Within the listing below, give again exactly the lines between the one containing "pinky dip: (491, 519)" and the one containing "middle mcp: (208, 415)", inclusive, pictures left aside.

[Source data]:
=== Section Start ===

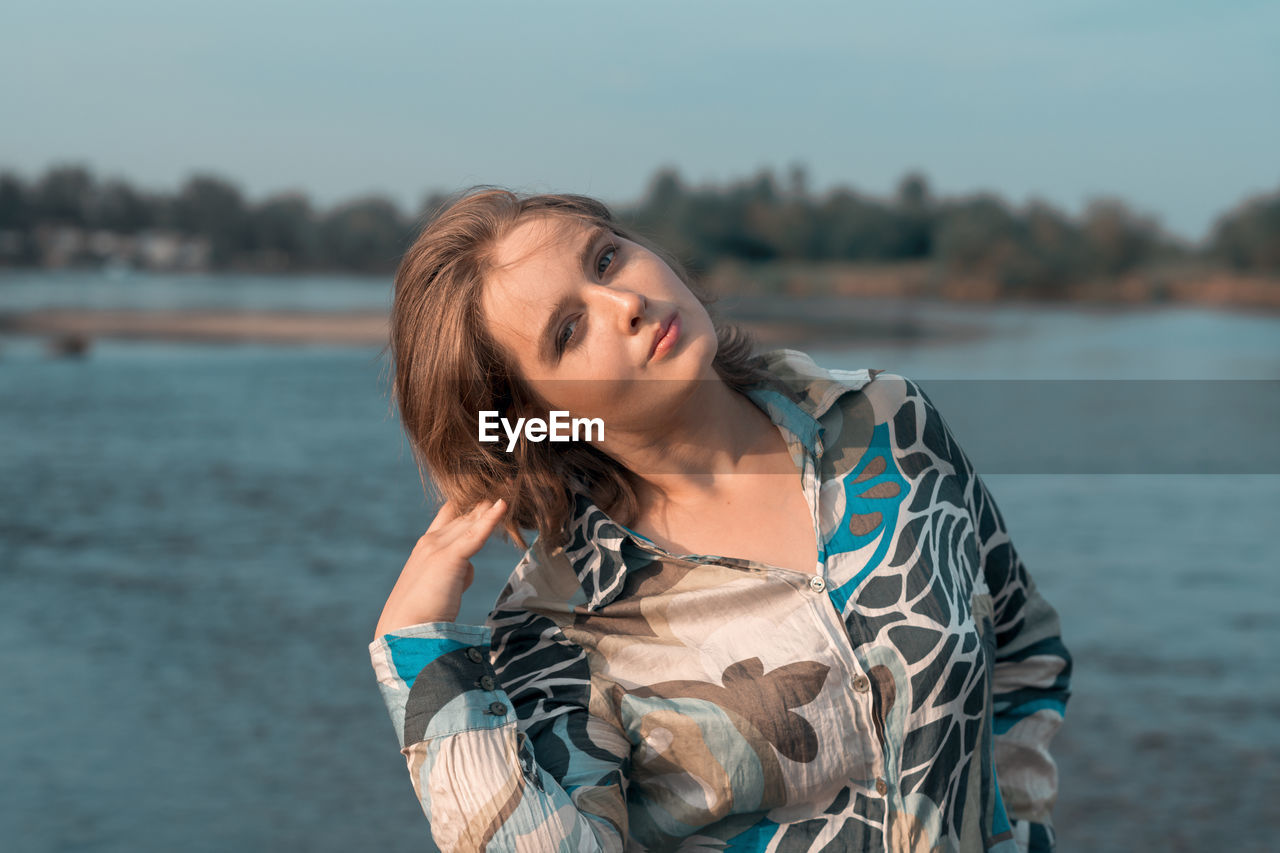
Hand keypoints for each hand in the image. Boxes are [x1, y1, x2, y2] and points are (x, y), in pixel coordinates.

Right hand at [374, 498, 507, 638]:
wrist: (404, 630)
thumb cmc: (421, 613)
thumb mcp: (441, 586)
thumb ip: (455, 572)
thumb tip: (467, 568)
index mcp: (426, 547)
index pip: (450, 517)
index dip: (467, 506)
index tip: (484, 494)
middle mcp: (430, 541)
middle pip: (465, 515)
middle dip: (485, 502)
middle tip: (506, 481)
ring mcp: (438, 547)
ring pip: (471, 521)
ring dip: (490, 505)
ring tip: (510, 484)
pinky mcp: (449, 557)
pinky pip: (476, 534)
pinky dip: (491, 519)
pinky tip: (503, 505)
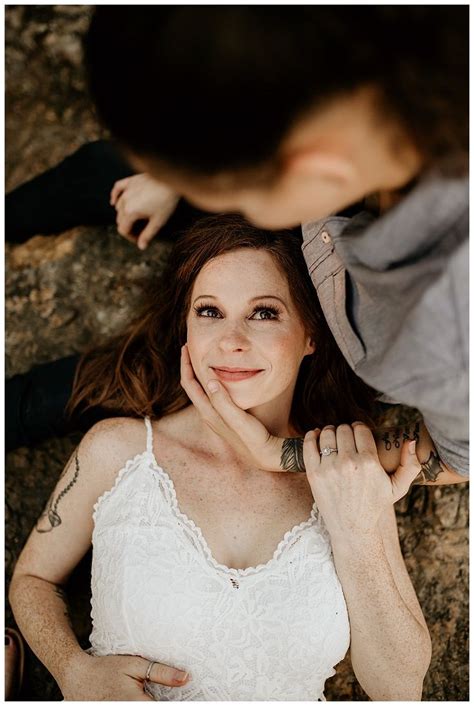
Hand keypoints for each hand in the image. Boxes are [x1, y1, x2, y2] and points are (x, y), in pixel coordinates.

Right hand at [59, 652, 189, 700]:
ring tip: (149, 694)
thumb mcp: (134, 665)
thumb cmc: (106, 668)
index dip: (177, 704)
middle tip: (156, 692)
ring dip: (151, 703)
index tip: (193, 700)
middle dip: (163, 703)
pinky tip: (141, 698)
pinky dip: (140, 704)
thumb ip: (161, 672)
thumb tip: (186, 677)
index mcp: (136, 703)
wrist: (77, 677)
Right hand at [110, 173, 178, 249]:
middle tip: (141, 231)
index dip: (131, 237)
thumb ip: (148, 235)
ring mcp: (126, 190)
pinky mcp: (130, 181)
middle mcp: (124, 200)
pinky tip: (114, 202)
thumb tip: (141, 247)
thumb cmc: (167, 201)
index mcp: (130, 212)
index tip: (140, 239)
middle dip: (129, 227)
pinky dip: (115, 196)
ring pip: (118, 206)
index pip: (123, 229)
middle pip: (120, 219)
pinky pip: (117, 188)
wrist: (171, 180)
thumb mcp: (158, 221)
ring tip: (136, 219)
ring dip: (124, 214)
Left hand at [180, 344, 283, 470]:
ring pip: (201, 390)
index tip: (186, 347)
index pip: (189, 384)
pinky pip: (211, 395)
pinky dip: (210, 381)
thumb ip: (223, 401)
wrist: (266, 456)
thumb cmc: (254, 438)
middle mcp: (208, 415)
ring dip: (198, 373)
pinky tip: (219, 376)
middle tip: (190, 347)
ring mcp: (216, 417)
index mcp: (208, 413)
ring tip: (202, 357)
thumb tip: (209, 379)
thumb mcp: (238, 419)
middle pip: (192, 386)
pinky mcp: (225, 418)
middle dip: (189, 366)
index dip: (185, 365)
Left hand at [303, 422, 420, 542]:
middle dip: (346, 431)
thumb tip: (410, 441)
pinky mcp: (314, 474)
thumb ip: (410, 465)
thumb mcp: (398, 488)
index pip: (360, 429)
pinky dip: (311, 436)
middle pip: (343, 430)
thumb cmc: (375, 505)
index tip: (359, 432)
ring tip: (333, 438)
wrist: (352, 527)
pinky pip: (308, 445)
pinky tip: (315, 435)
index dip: (360, 428)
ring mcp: (329, 468)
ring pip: (326, 434)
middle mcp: (348, 463)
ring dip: (330, 432)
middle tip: (346, 438)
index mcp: (369, 463)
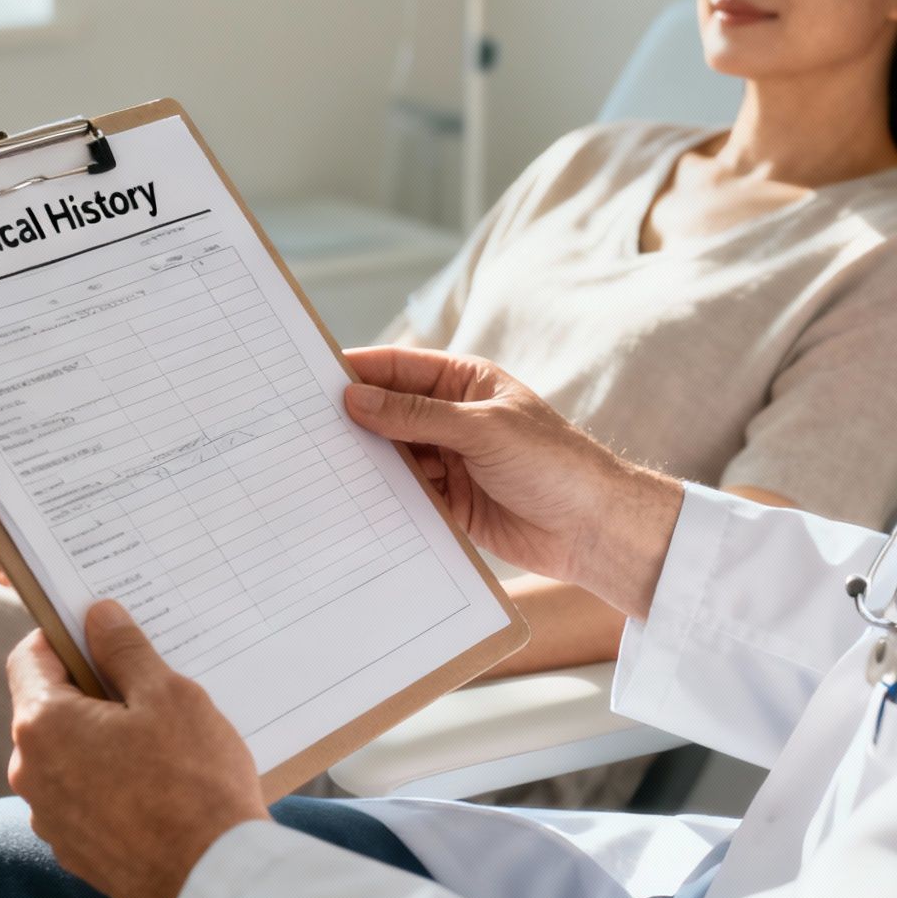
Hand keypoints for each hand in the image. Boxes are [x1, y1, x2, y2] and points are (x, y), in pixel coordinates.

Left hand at [5, 602, 267, 897]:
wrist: (211, 877)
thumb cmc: (194, 782)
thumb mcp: (168, 695)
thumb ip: (124, 650)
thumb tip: (98, 616)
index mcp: (44, 725)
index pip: (30, 657)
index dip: (65, 635)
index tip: (101, 630)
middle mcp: (31, 773)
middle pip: (50, 707)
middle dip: (93, 689)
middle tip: (148, 685)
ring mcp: (50, 816)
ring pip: (68, 753)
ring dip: (102, 737)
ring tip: (162, 740)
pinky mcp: (74, 848)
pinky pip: (83, 795)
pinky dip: (109, 779)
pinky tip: (157, 782)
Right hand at [344, 346, 683, 618]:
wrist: (593, 529)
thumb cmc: (553, 463)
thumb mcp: (482, 429)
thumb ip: (416, 415)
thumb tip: (356, 398)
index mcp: (465, 383)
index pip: (401, 368)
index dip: (359, 370)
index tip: (313, 377)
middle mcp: (453, 419)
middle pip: (389, 412)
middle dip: (353, 419)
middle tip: (303, 426)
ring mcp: (450, 461)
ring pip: (392, 456)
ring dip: (364, 462)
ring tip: (318, 466)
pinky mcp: (450, 503)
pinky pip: (405, 496)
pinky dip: (382, 498)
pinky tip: (351, 501)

=== Section End ===

[Answer to this exercise]:
pinky dip: (491, 519)
pinky tip: (503, 505)
Hand keypoints for each hand in the image. Boxes are [x1, y1, x2, y2] and points are (x, y), in pixel coordinates.

Right hand at [59, 652, 189, 700]:
ring tip: (149, 694)
thumb mcp: (134, 665)
thumb cmc: (106, 668)
index dip: (177, 704)
middle tip: (156, 692)
ring dip: (151, 703)
index tip: (193, 700)
middle dip: (163, 703)
pinky tip: (141, 698)
pinky dip: (140, 704)
thumb ip: (161, 672)
thumb tip: (186, 677)
index mcp: (136, 703)
wrist: (77, 677)
Right hand at [110, 173, 178, 249]:
middle tip: (141, 231)
index dip: (131, 237)
thumb ip: (148, 235)
ring mcp: (126, 190)
pinky mcp: (130, 181)
middle mcp: (124, 200)
pinky tip: (114, 202)
thumb tip: (141, 247)
thumb cmc: (167, 201)
index mcp: (130, 212)
index tip: (140, 239)
middle dip: (129, 227)
pinky dip: (115, 196)
ring pip: (118, 206)
index pip: (123, 229)
middle pip: (120, 219)
pinky pip: (117, 188)
wrist: (171, 180)
thumb mcp: (158, 221)
ring tip: (136, 219)
ring dip: (124, 214)
Left hand at [180, 344, 283, 470]:
ring pip: (201, 390)
index tip: (186, 347)
index pip: (189, 384)
pinky pip: (211, 395)
pinky dip: (210, 381)
thumb ip: (223, 401)
wrist: (266, 456)
thumb cmc: (254, 438)
middle mcp: (208, 415)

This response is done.